The European Commission’s recent green paper on European fisheries has a note of desperation about it.  It’s a discussion paper, designed to prepare the way for an incoming Commission to devise a new EU policy by 2012. Its analysis shows that up to now the common fisheries policy has been a complete failure.

It’s been known for more than 30 years that many fish stocks in Europe’s waters are in danger. That now applies to 88 per cent of species. According to scientists nearly a third of those species have dropped below the “sustainability” level at which the stocks could regenerate even if they were now to be effectively protected.

It’s a disgraceful story. Apparently 93 per cent of the cod fished from the North Sea is caught before it can reproduce.  Large quantities of fish are dumped dead into the sea (“discarded”) because quotas have been exceeded. The Commission reckons that the subsidies which several member states give their fishing industries amount to more than the value of the fish which they catch, as well as maintaining a fishing capability which is too great for the resource.

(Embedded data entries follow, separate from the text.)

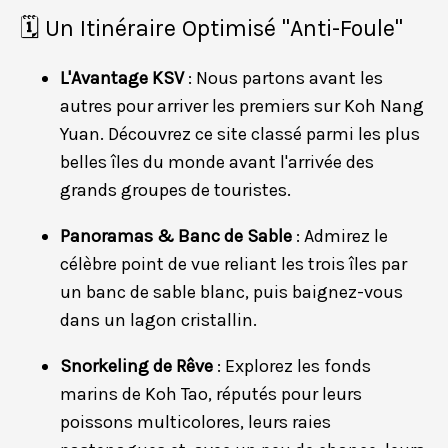
🗓️ Un Itinéraire Optimisé "Anti-Foule"
L'Avantage KSV
: Nous partons avant les
autres pour arriver les premiers sur Koh Nang
Yuan. Découvrez ce site classé parmi les plus
belles îles du monde avant l'arrivée des
grands groupes de touristes.
Panoramas & Banc de Sable
: Admirez le
célèbre point de vue reliant les trois îles par
un banc de sable blanc, puis baignez-vous
dans un lagon cristallin.
Snorkeling de Rêve
: Explorez les fonds
marins de Koh Tao, réputés pour leurs
poissons multicolores, leurs raies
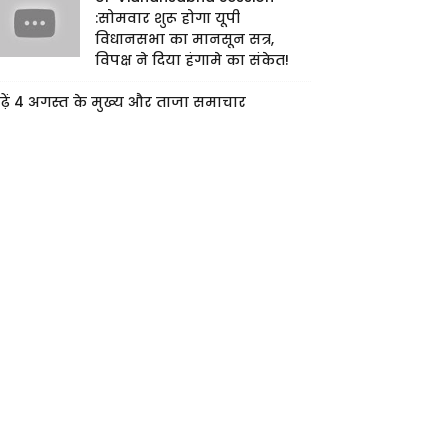
:सोमवार शुरू होगा यूपी
विधानसभा का मानसून सत्र,
विपक्ष ने दिया हंगामे का संकेत!
ढ़ें 4 अगस्त के मुख्य और ताजा समाचार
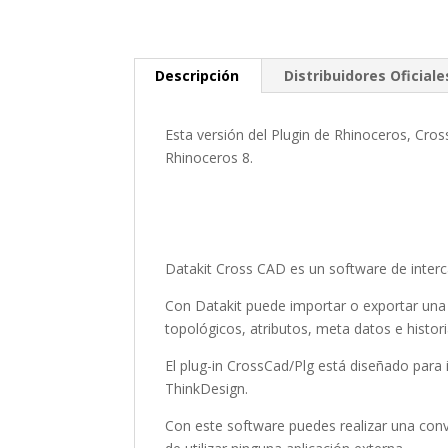
Descripción
Distribuidores Oficiale
Esta versión del Plugin de Rhinoceros, Cros
Rhinoceros 8.
Datakit Cross CAD es un software de inter
Con Datakit puede importar o exportar una
topológicos, atributos, meta datos e histo
El plug-in CrossCad/Plg está diseñado pa
ThinkDesign.
Con este software puedes realizar una conv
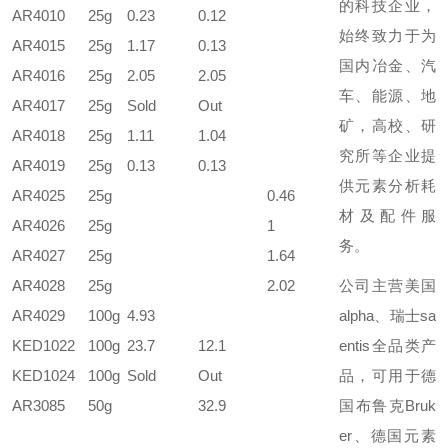
的科技企业，
AR4010
25g
0.23
0.12
始终致力于为
AR4015
25g
1.17
0.13
国内冶金、汽
AR4016
25g
2.05
2.05
车、能源、地
AR4017
25g
Sold
Out
矿，高校、研
AR4018
25g
1.11
1.04
究所等企业提
AR4019
25g
0.13
0.13
供元素分析耗
AR4025
25g
0.46
材及配件服
AR4026
25g
1
务。
AR4027
25g
1.64
AR4028
25g
2.02
公司主营美国
AR4029
100g
4.93
alpha、瑞士sa
KED1022
100g
23.7
12.1
entis全品类产
KED1024
100g
Sold
Out
品，可用于德
AR3085
50g
32.9
国布鲁克Bruk
er、德国元素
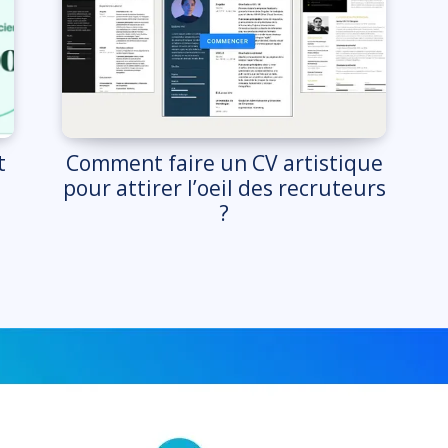
t
Comment faire un CV artistique
pour attirer l’oeil des recruteurs
?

Some of us are paying twice, as consumers and taxpayers.

A common policy operating across many jurisdictions ought to be ideal for fisheries. After all, fish can’t read. They don’t recognise national boundaries. They breed in one area and mature in another. Only common action can deal with a major threat to the resource. Yet this common policy has worked in an entirely negative way as ministers vie with each other to defend their quotas in Brussels and hold back from applying strict controls at home.

I know one shouldn’t underestimate the difficulties faced by national governments. They have to confront their fishing constituencies, provoking serious political backlash, disorder and blockaded ports. But surely after 30 years . . .  Paradoxically, every year’s failure to act foreshortens the future of the industry.

The green paper considers a separate policy for coastal fishing. This would apply within the 12 mile limit and would have a strong regional and social element. A policy of much stricter controls would be applied to the deep sea fleet, together with a substantial cut in capacity. This divide-and-rule approach might take off some political pressure from fishing communities, although it is not easy even now to keep the big boats away from relatively rich coastal fisheries – or to keep smaller vessels from deeper waters.

A specific policy for coastal fisheries might have the added benefit of fostering the creation of conservation areas where fishing is banned altogether. Where such areas have been designated in close consultation with local fishermen, for instance in specific areas off the Scottish and Spanish coasts, there has been a significant increase in stocks of many species – an indication that something can be done.

So where should the authority lie for implementing an effective common fisheries policy? The present system of ministerial bidding in the Council has palpably failed. The Commission could maybe do the job through a management committee system, as it suggests in its green paper, and take detailed decisions itself.  The blame for tighter controls could then be laid on “Brussels”, but the Council will be reluctant to delegate power in this way. Another possibility, also suggested by the Commission, is for the fishing industry itself to take more responsibility.

It is clear that something must be done if European consumers are to continue enjoying fish from European waters and indeed if Europe’s  fishing industry is to have any future at all. This is a major challenge of sustainability, a crisis which requires the same sort of political leadership and the courage to confront special interests which will be essential in developing an effective policy on climate change.